■ REQUIREMENT 1: Copy from the veterinary school post the part that opens with the words containing "I was particularly" and closes with "is obviously sensible.".
■ REQUIREMENT 2: Decide whether each statement agrees with the veterinary school post, answering yes or no and quoting the deciding words: (a) The University of Nottingham added a veterinary school in 2006. (b) All three of the new Australian veterinary schools are outside the major cities. (c) The University of Surrey plans to open its veterinary school in 2016.
━━━━━ SOURCE TEXT
This post has been prompted by the recent announcement that the University of Surrey plans to open the eighth veterinary school in the UK in 2014. After 50 years of having six veterinary schools in the UK this is the second addition within 10 years, following the University of Nottingham in 2006. From
the outset, the University of Surrey plans to concentrate on areas in which there are demonstrated shortages of vets, such as in livestock medicine, and also on ‘One Health-One Medicine’, a global collaboration between veterinary, medical and environmental sciences focussing on zoonotic diseases. The school will also have a very strong research program.
I was particularly interested in this because issues of both increasing numbers of graduates and shortages of rural vets were raised at the Australian Veterinary Association (AVA) conference earlier this year. The BVA clearly has concerns about the former issue. Given the relatively long time taken to complete a veterinary degree and the high level of debt incurred, it must also be of concern that quality students may be deterred from entering veterinary science, to the detriment of the profession. Two of the three new Australian schools, Charles Sturt University and James Cook University, are outside the major cities and have, particularly in the case of CSU, a focus on training vets who will hopefully work in rural areas over the long term. It seems that the UK has taken a somewhat similar path in focusing on areas of need, which is obviously sensible.
Another aspect of the announcement that caught my attention was the mention of leadership. Professor Lisa Roberts comments, “As a research-intensive University we have the expertise, reputation, technical and business skills which our students can benefit from, allowing us to train the veterinary leaders of the future”. In Australia the lack of visibility of the veterinary profession in leadership in public life generally and even in regard to issues in which it should have a central voice, such as live animal shipments, was raised as a significant issue at the AVA conference. I’m unsure whether this is also the situation in other countries but would not be surprised if it is. Kathleen L. Ruby from Washington State University claims that 70% to 80% percent of veterinarians are introverts. Is this perhaps part of why veterinarians as a group seem to be somewhat reluctant to take on leadership positions? If so, will a focus on that aspect at the University of Surrey be able to increase the leadership capacity of its graduates? It will be very interesting to watch where the graduates end up and whether a different focus during their training leads to a greater percentage of veterinarians who pursue careers outside the ‘traditional’ sphere of practice.
What do you think about a new school? I would very much like to hear some opinions.
━━━━━━━━━━
━━━━━ PROVIDED RECORDS
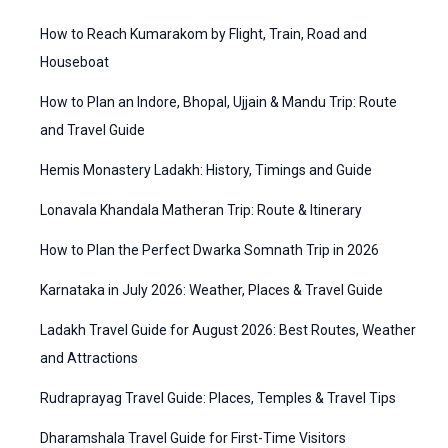
f
t
How to Reach Kumarakom by Flight, Train, Road and
o
e
Houseboat
r
g
How to Plan an Indore, Bhopal, Ujjain & Mandu Trip: Route
:
o
and Travel Guide
r
Hemis Monastery Ladakh: History, Timings and Guide
i
Lonavala Khandala Matheran Trip: Route & Itinerary
e
How to Plan the Perfect Dwarka Somnath Trip in 2026
s
Karnataka in July 2026: Weather, Places & Travel Guide
Ladakh Travel Guide for August 2026: Best Routes, Weather
and Attractions
Rudraprayag Travel Guide: Places, Temples & Travel Tips
Dharamshala Travel Guide for First-Time Visitors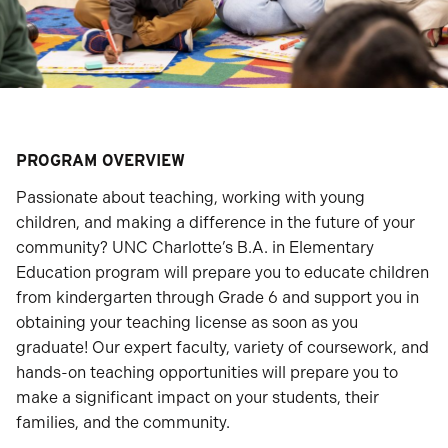
PROGRAM OVERVIEW
Passionate about teaching, working with young
children, and making a difference in the future of your
community? UNC Charlotte’s B.A. in Elementary
Education program will prepare you to educate children
from kindergarten through Grade 6 and support you in
obtaining your teaching license as soon as you
graduate! Our expert faculty, variety of coursework, and
hands-on teaching opportunities will prepare you to
make a significant impact on your students, their
families, and the community.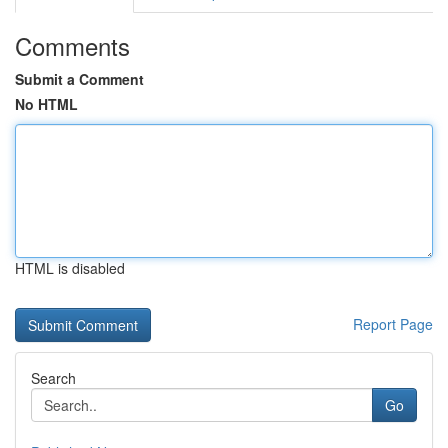
Comments
Submit a Comment
No HTML
HTML is disabled
Report Page
Search
Go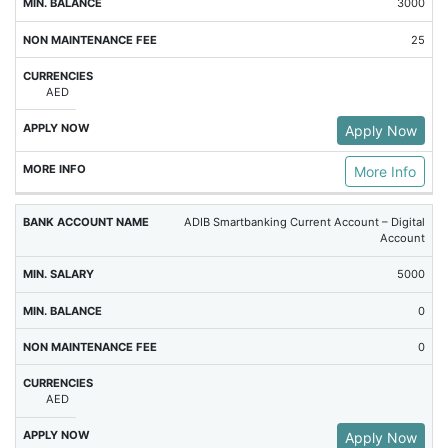
3000
25
AED
Apply Now
More Info
ADIB Smartbanking Current Account – Digital
Account
5000
0
0
AED
Apply Now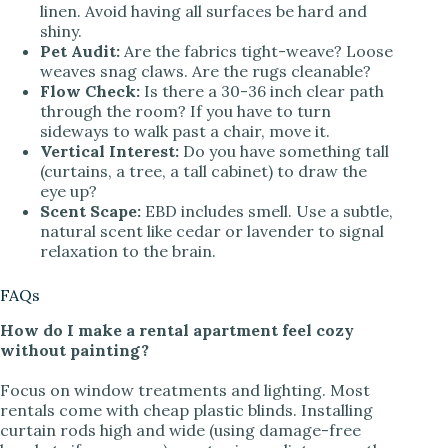
linen. Avoid having all surfaces be hard and
shiny.
Pet Audit:
Are the fabrics tight-weave? Loose
weaves snag claws. Are the rugs cleanable?
Flow Check:
Is there a 30-36 inch clear path
through the room? If you have to turn
sideways to walk past a chair, move it.
Vertical Interest:
Do you have something tall
(curtains, a tree, a tall cabinet) to draw the
eye up?
Scent Scape:
EBD includes smell. Use a subtle,
natural scent like cedar or lavender to signal
relaxation to the brain.
FAQs
How do I make a rental apartment feel cozy
without painting?
Focus on window treatments and lighting. Most
rentals come with cheap plastic blinds. Installing
curtain rods high and wide (using damage-free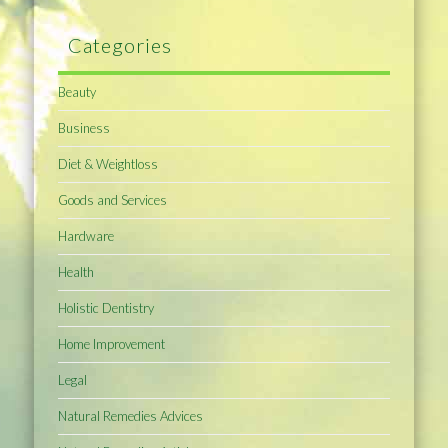
Categories
Beauty
Business
Diet & Weightloss
Goods and Services
Hardware
Health
Holistic Dentistry
Home Improvement
Legal
Natural Remedies Advices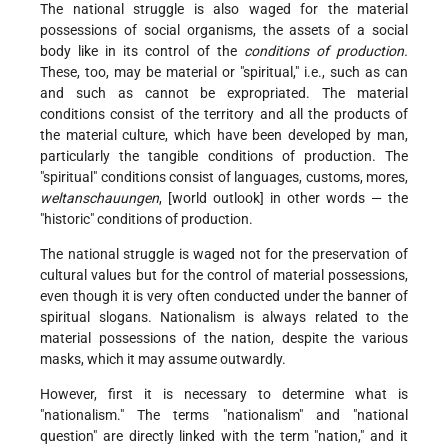
The national struggle is also waged for the material
possessions of social organisms, the assets of a social
body like in its control of the
conditions of production.
These, too, may be material or "spiritual," i.e., such as can
and such as cannot be expropriated. The material
conditions consist of the territory and all the products of
the material culture, which have been developed by man,
particularly the tangible conditions of production. The
"spiritual" conditions consist of languages, customs, mores,
weltanschauungen
, [world outlook] in other words — the
"historic" conditions of production.
The national struggle is waged not for the preservation of
cultural values but for the control of material possessions,
even though it is very often conducted under the banner of
spiritual slogans. Nationalism is always related to the
material possessions of the nation, despite the various
masks, which it may assume outwardly.
However, first it is necessary to determine what is
"nationalism." The terms "nationalism" and "national
question" are directly linked with the term "nation," and it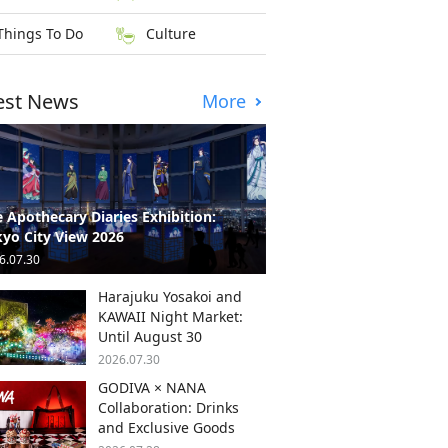
Things To Do
Culture
est News
More
 Apothecary Diaries Exhibition:
yo City View 2026
6.07.30
Harajuku Yosakoi and
KAWAII Night Market:
Until August 30
2026.07.30
GODIVA × NANA
Collaboration: Drinks
and Exclusive Goods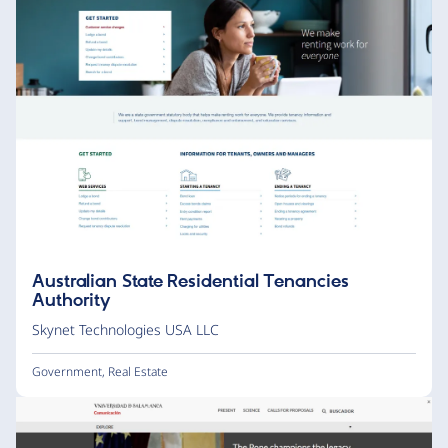
Australian State Residential Tenancies
Authority
Skynet Technologies USA LLC
Government
,
Real Estate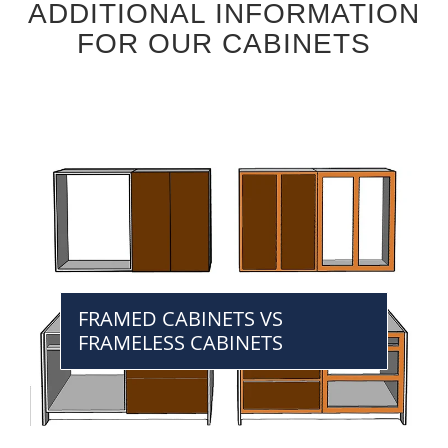
ADDITIONAL INFORMATION
FOR OUR CABINETS
FRAMED CABINETS VS
FRAMELESS CABINETS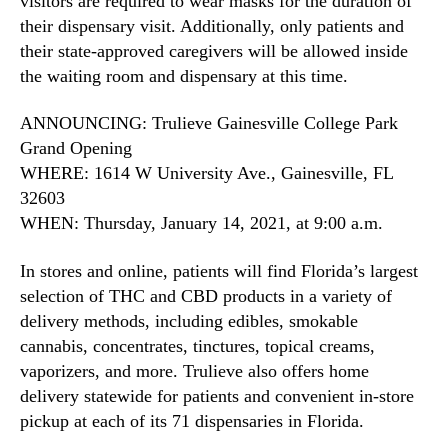
visitors are required to wear masks for the duration of
their dispensary visit. Additionally, only patients and
their state-approved caregivers will be allowed inside
the waiting room and dispensary at this time.
ANNOUNCING: Trulieve Gainesville College Park
Grand Opening
WHERE: 1614 W University Ave., Gainesville, FL
32603
WHEN: Thursday, January 14, 2021, at 9:00 a.m.
In stores and online, patients will find Florida’s largest
selection of THC and CBD products in a variety of
delivery methods, including edibles, smokable
cannabis, concentrates, tinctures, topical creams,
vaporizers, and more. Trulieve also offers home
delivery statewide for patients and convenient in-store
pickup at each of its 71 dispensaries in Florida.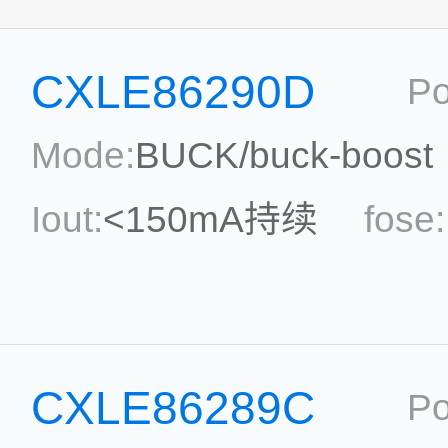
CXLE86290D
Po
Mode:
BUCK/buck-boost
Iout:
<150mA持续
fose:
power:
ripple:
topolog
Eff.:
Package:
SOP7
CXLE86289C
Po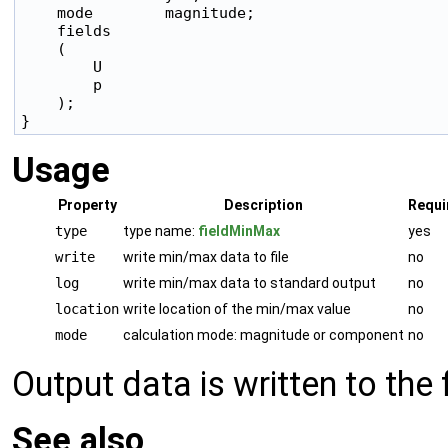
    mode        magnitude;

    fields

    (

        U

        p

    );

Usage
Property
Description
Requi
type
type name:
fieldMinMax
yes
write
write min/max data to file
no
log
write min/max data to standard output
no
location
write location of the min/max value
no
mode
calculation mode: magnitude or component
no
Output data is written to the
See also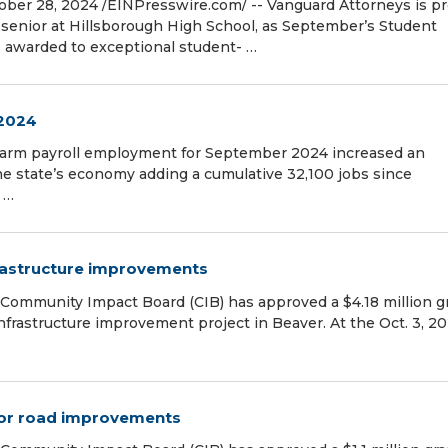
er 28, 2024 /⁨EINPresswire.com⁩/ -- Vanguard Attorneys is p
 senior at Hillsborough High School, as September’s Student
, awarded to exceptional student- …
2024
farm payroll employment for September 2024 increased an
he state’s economy adding a cumulative 32,100 jobs since
 …
nfrastructure improvements
Community Impact Board (CIB) has approved a $4.18 million g
infrastructure improvement project in Beaver. At the Oct. 3, 20
 for road improvements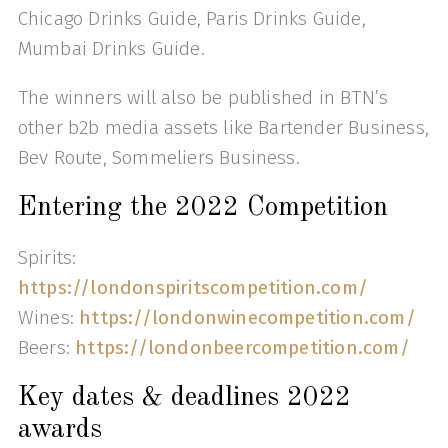
Chicago Drinks Guide, Paris Drinks Guide,
Mumbai Drinks Guide.
The winners will also be published in BTN’s
other b2b media assets like Bartender Business,
Bev Route, Sommeliers Business.
Entering the 2022 Competition
Spirits:
https://londonspiritscompetition.com/
Wines:
https://londonwinecompetition.com/
Beers:
https://londonbeercompetition.com/
Key dates & deadlines 2022
awards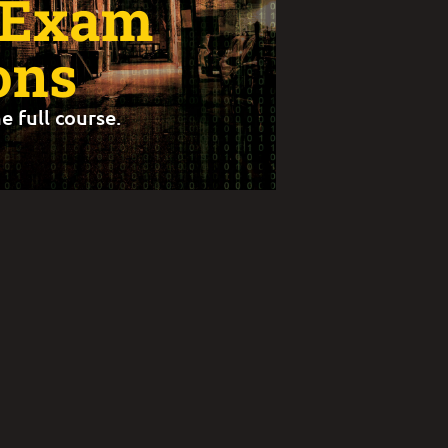
 Exam
ons
e full course.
━━━━━━━━━━
■ WRITTEN RESPONSE 1:
I was particularly interested in this because issues of both increasing numbers of graduates and shortages of rural vets were raised at the Australian Veterinary Association (AVA) conference earlier this year. The BVA clearly has concerns about the former issue. Given the relatively long time taken to complete a veterinary degree and the high level of debt incurred, it must also be of concern that quality students may be deterred from entering veterinary science, to the detriment of the profession. Two of the three new Australian schools, Charles Sturt University and James Cook University, are outside the major cities and have, particularly in the case of CSU, a focus on training vets who will hopefully work in rural areas over the long term. It seems that the UK has taken a somewhat similar path in focusing on areas of need, which is obviously sensible.

■ WRITTEN RESPONSE 2:
(a) Yes: "following the University of Nottingham in 2006"
(b) No: "Two of the three new Australian schools, Charles Sturt University and James Cook University, are outside the major cities"
(c) No: "plans to open the eighth veterinary school in the UK in 2014"